What needs to be done:
The task calls for each line of the records below in which the word "lines" appears.
━━━━━ Data to process
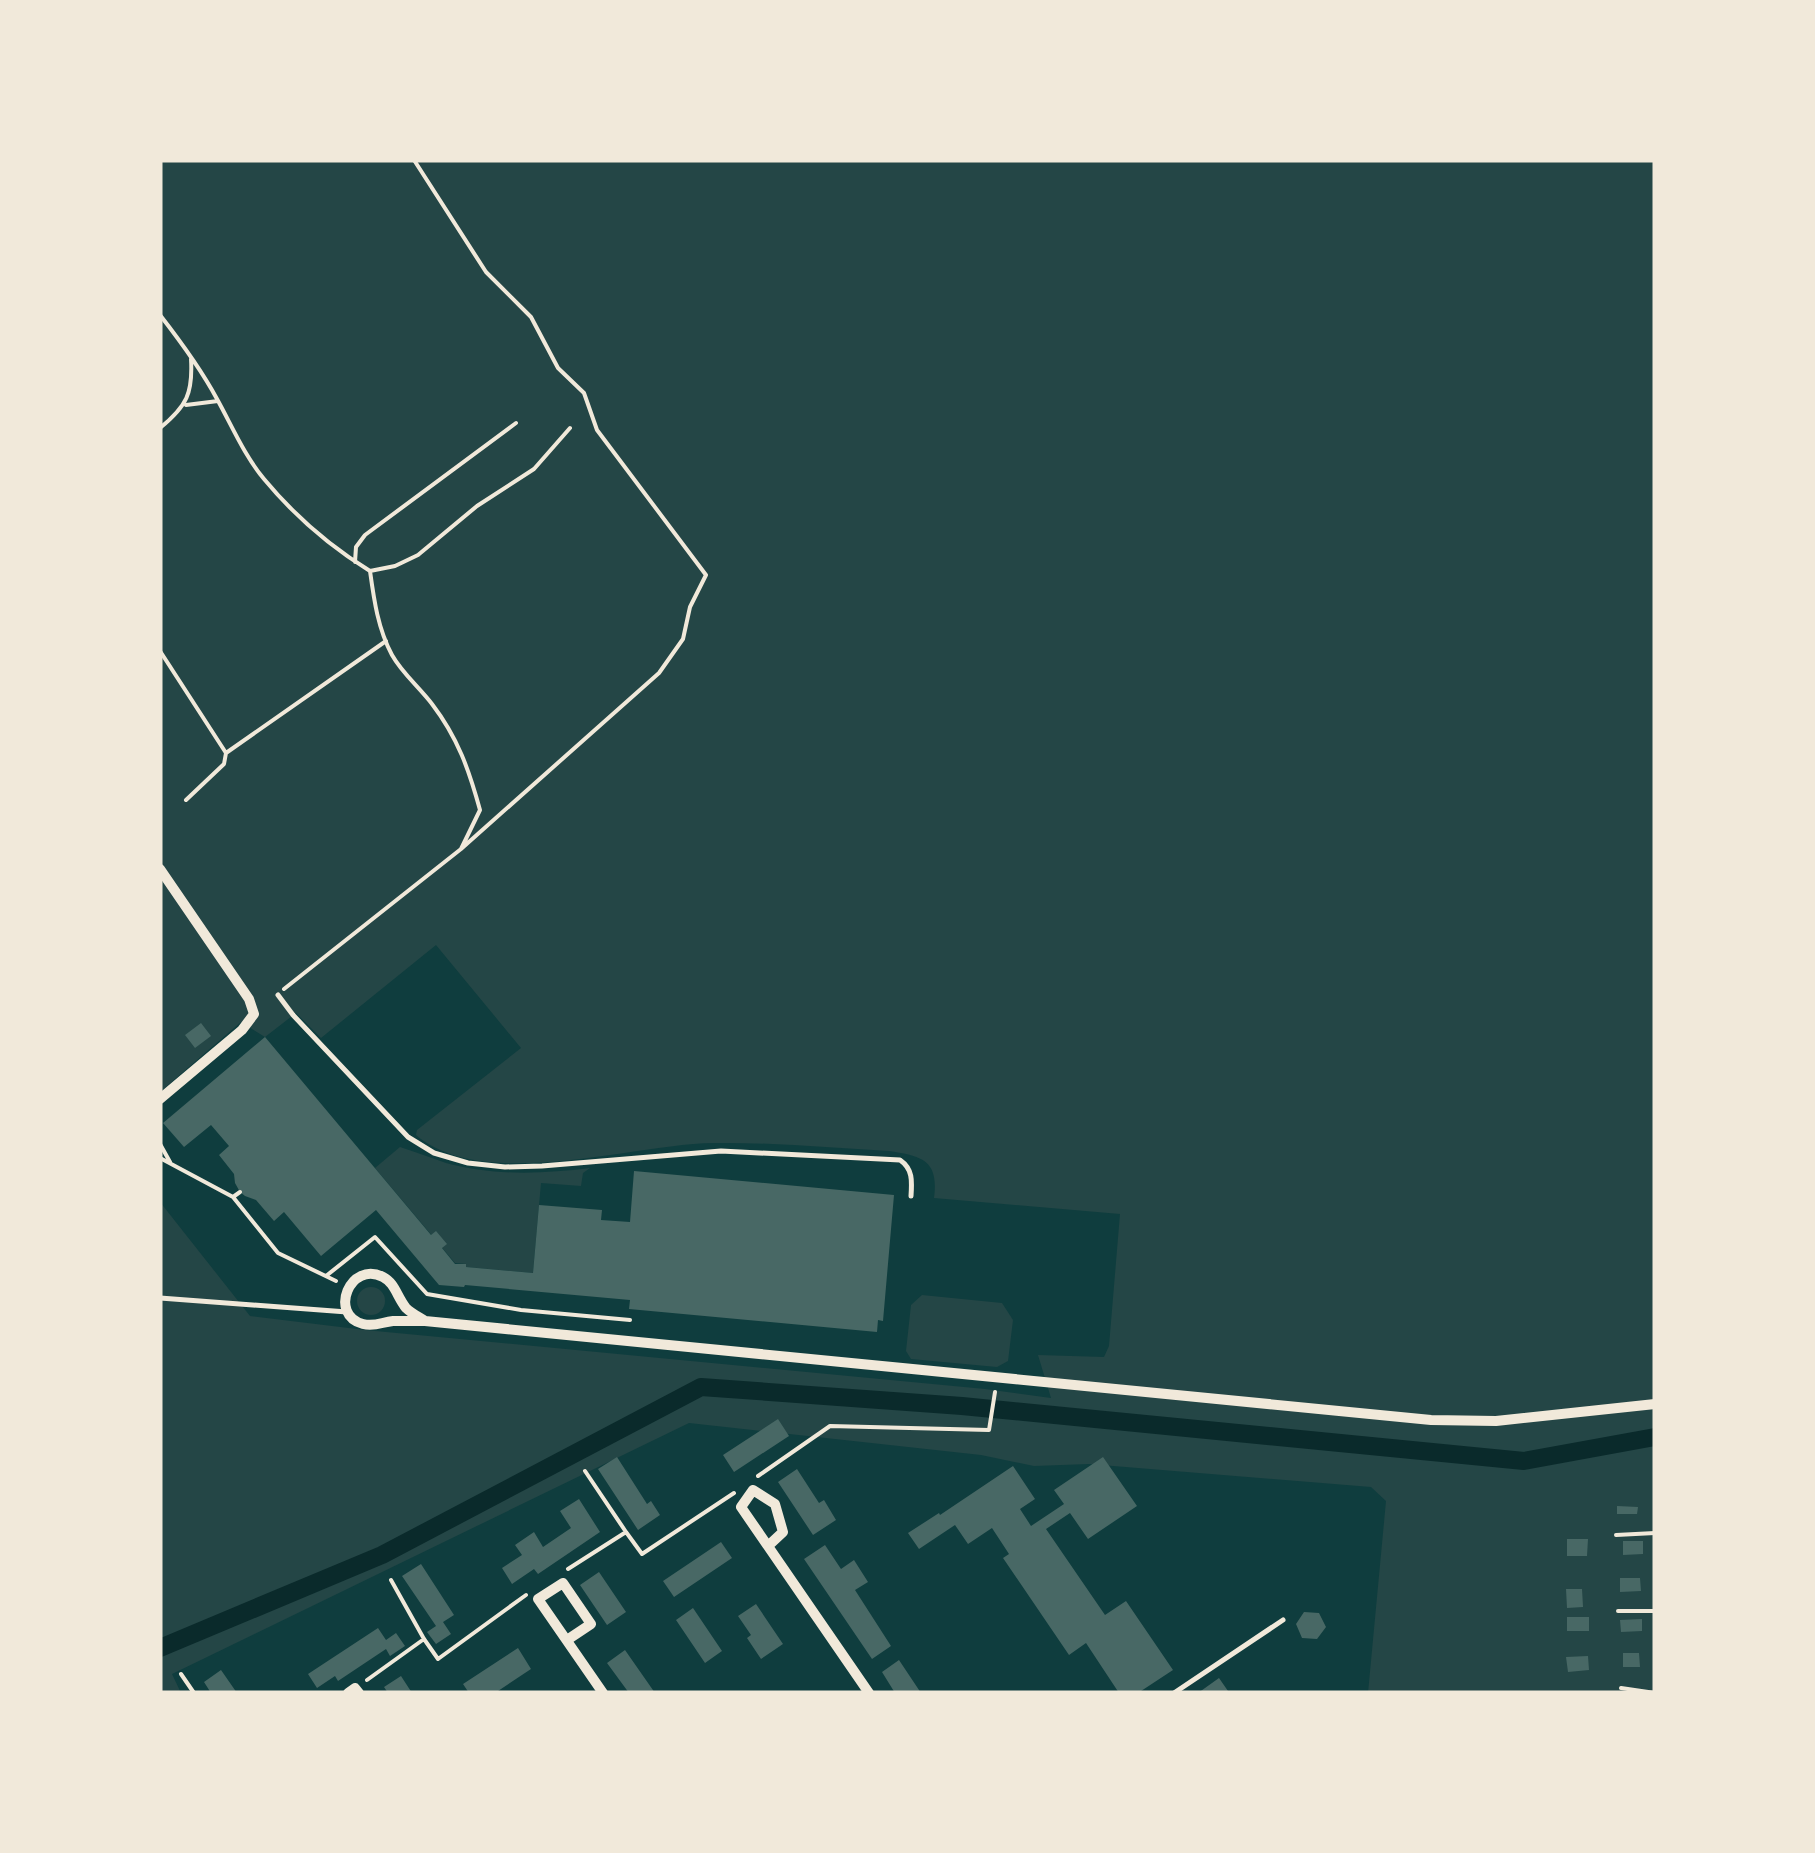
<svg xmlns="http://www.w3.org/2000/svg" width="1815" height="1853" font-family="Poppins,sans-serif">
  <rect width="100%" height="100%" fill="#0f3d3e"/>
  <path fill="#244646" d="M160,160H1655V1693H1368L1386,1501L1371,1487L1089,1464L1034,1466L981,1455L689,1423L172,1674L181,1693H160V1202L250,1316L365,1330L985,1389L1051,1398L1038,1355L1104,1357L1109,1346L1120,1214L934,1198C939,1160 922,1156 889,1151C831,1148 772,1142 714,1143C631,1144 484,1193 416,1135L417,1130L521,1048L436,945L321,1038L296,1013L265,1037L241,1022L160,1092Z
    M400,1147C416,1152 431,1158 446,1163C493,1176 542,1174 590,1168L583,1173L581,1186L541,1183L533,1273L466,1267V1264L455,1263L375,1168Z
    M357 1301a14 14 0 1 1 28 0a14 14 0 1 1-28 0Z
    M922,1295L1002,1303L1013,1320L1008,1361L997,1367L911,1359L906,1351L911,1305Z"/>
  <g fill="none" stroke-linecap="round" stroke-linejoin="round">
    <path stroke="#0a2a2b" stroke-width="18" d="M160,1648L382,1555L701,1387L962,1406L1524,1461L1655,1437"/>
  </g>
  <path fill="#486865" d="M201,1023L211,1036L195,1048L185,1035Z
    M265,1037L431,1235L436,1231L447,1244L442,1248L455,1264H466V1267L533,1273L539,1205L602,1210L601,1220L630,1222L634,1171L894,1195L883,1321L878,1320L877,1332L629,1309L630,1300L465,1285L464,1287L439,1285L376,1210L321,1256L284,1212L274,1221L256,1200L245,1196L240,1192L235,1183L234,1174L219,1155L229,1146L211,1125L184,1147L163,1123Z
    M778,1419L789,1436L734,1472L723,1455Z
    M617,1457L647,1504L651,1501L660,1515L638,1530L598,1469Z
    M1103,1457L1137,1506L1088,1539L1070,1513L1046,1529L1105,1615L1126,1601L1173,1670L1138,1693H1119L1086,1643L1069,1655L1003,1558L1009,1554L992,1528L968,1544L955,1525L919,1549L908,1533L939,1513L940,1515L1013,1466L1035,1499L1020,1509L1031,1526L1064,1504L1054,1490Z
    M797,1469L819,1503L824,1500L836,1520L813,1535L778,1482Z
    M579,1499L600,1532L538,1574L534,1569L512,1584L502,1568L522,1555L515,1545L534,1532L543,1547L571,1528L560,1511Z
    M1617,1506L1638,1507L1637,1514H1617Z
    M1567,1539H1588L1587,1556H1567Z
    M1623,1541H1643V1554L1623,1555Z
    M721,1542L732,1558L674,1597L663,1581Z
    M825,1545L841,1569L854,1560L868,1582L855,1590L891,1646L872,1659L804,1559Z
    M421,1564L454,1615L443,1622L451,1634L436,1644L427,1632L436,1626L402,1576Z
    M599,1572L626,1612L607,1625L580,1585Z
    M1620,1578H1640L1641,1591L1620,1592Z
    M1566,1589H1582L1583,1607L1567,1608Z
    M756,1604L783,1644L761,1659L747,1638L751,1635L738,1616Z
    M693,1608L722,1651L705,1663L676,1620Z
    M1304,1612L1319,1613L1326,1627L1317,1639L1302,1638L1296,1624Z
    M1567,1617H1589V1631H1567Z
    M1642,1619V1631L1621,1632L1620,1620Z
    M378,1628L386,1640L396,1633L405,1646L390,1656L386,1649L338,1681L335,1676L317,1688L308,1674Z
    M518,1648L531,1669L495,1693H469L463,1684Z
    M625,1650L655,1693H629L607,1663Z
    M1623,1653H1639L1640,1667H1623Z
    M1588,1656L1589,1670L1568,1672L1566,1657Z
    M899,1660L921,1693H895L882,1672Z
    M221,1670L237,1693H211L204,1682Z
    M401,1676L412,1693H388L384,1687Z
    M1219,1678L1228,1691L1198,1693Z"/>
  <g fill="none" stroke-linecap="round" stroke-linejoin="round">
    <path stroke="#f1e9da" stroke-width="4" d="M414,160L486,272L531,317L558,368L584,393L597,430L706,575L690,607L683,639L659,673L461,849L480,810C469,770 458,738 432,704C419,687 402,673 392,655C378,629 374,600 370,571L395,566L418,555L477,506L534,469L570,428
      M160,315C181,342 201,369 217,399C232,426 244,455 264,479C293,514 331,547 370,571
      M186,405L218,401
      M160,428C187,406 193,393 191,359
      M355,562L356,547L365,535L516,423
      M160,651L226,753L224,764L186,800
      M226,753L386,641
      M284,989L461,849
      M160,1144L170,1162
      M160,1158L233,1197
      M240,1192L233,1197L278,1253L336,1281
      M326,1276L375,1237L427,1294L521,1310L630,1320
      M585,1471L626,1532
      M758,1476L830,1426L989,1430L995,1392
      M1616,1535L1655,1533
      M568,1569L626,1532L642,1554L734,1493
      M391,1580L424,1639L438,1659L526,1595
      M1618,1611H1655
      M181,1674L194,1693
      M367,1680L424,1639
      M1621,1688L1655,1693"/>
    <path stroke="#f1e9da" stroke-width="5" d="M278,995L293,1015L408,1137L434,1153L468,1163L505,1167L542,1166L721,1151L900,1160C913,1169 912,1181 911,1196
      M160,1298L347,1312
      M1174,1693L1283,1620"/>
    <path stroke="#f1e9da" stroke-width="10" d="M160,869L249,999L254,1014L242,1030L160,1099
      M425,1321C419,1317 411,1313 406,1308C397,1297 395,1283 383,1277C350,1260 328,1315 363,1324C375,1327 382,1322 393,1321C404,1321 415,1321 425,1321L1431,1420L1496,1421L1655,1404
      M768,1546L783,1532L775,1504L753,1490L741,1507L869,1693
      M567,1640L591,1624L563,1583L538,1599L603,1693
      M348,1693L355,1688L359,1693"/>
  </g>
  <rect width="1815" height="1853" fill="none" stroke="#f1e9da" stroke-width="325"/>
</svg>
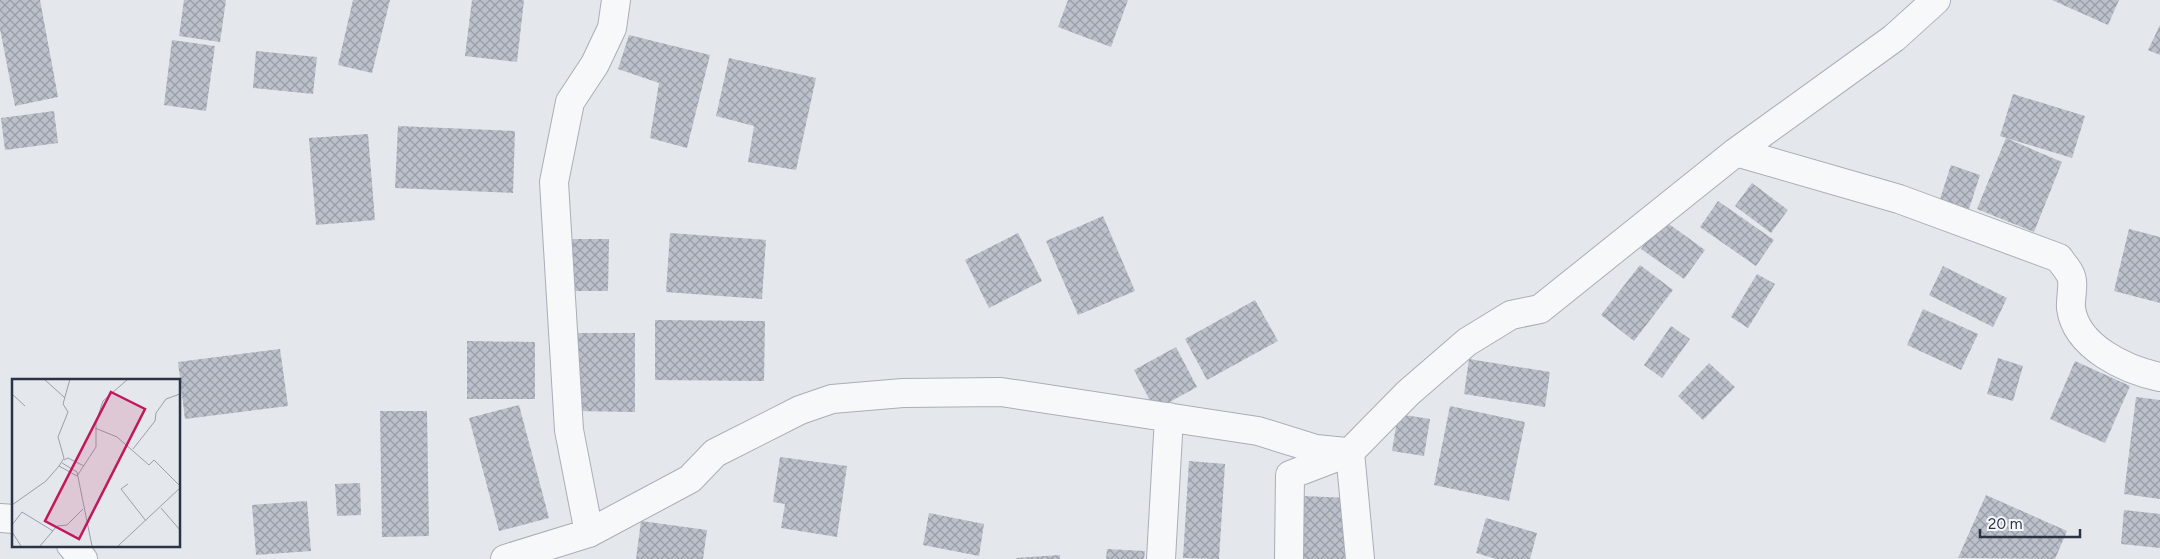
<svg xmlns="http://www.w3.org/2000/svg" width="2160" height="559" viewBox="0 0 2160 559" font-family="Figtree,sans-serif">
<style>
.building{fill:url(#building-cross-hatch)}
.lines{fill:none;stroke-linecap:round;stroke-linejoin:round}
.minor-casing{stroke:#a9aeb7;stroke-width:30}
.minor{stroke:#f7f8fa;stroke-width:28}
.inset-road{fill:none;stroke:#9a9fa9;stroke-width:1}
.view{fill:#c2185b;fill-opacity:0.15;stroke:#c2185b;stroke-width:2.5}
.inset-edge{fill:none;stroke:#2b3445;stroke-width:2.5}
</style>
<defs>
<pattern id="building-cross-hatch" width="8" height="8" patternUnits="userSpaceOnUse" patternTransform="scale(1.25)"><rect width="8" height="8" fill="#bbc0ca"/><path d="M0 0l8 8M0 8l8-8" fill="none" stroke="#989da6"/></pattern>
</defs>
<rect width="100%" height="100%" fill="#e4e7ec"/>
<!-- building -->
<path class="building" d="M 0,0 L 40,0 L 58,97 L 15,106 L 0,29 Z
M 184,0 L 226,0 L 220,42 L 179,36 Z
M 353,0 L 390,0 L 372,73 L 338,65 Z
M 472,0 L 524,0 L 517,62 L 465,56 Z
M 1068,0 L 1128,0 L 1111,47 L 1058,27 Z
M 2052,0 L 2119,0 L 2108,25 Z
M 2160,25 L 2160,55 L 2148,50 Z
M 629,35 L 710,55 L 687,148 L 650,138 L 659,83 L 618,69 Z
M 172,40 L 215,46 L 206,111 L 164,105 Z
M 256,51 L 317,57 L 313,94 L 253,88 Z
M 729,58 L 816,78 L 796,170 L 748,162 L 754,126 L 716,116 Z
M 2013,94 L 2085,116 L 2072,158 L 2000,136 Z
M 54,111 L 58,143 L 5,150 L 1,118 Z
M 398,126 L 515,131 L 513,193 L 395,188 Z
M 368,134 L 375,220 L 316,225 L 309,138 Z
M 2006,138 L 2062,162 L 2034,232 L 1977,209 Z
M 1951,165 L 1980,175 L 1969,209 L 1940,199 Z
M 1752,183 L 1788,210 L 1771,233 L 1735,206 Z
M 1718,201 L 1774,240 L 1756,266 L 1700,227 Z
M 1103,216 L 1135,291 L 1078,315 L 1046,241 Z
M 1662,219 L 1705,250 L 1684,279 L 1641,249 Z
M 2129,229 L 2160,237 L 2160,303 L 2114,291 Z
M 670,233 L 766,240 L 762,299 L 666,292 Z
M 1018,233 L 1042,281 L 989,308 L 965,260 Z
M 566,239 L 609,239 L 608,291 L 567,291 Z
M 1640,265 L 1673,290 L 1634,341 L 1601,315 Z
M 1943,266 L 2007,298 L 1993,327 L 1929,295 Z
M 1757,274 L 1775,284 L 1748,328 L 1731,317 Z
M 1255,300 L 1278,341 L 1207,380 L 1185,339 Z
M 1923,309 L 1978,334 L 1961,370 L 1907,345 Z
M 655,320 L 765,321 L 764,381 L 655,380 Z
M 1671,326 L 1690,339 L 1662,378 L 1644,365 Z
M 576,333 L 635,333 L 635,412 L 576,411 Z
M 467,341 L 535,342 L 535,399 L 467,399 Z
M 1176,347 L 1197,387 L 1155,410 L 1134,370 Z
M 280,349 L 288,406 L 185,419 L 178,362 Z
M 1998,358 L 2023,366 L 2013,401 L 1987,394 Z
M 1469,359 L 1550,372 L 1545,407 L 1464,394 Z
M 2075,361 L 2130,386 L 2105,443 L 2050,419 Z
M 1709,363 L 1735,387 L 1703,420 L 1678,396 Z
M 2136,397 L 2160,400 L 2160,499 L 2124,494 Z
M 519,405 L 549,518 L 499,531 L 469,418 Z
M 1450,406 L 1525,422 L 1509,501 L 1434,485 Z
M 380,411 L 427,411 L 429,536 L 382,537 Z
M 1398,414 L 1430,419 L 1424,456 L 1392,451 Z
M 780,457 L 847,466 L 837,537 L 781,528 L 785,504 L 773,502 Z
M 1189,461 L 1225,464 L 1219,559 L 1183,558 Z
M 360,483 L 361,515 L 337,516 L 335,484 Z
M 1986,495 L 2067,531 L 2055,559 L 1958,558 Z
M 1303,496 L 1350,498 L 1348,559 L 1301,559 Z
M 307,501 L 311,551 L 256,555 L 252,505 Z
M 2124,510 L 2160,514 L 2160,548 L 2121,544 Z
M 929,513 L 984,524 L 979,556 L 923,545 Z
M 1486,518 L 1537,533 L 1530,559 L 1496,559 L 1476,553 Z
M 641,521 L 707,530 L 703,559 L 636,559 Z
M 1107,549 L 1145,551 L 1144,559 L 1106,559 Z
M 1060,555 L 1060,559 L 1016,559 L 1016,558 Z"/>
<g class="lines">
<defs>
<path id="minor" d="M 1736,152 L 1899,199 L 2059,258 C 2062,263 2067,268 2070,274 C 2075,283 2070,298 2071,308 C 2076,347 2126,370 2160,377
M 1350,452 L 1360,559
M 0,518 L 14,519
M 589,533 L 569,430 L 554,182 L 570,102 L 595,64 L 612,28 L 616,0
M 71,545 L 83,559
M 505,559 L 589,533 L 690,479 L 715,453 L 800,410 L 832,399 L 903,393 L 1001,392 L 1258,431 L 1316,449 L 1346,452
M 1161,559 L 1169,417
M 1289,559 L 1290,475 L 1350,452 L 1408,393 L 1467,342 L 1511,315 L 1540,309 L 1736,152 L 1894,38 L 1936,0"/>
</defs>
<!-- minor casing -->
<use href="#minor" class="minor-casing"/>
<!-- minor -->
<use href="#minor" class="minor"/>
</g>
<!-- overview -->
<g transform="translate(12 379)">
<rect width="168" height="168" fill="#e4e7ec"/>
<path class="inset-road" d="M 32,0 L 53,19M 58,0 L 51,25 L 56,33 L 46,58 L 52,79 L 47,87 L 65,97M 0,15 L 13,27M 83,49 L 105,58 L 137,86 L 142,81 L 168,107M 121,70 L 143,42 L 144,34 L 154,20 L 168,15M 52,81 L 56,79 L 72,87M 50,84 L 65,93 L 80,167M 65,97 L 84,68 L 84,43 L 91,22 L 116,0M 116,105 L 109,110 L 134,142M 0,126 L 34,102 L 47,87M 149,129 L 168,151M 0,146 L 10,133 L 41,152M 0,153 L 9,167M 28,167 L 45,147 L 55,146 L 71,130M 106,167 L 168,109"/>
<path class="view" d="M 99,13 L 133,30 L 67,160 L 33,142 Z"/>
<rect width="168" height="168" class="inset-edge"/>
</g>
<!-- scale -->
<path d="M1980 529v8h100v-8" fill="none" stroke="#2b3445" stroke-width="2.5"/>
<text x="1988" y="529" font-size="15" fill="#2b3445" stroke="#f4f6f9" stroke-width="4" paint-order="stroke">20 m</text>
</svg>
━━━━━━━━━━
Problem solution:
.lines{fill:none;stroke-linecap:round;stroke-linejoin:round}
<g class="lines">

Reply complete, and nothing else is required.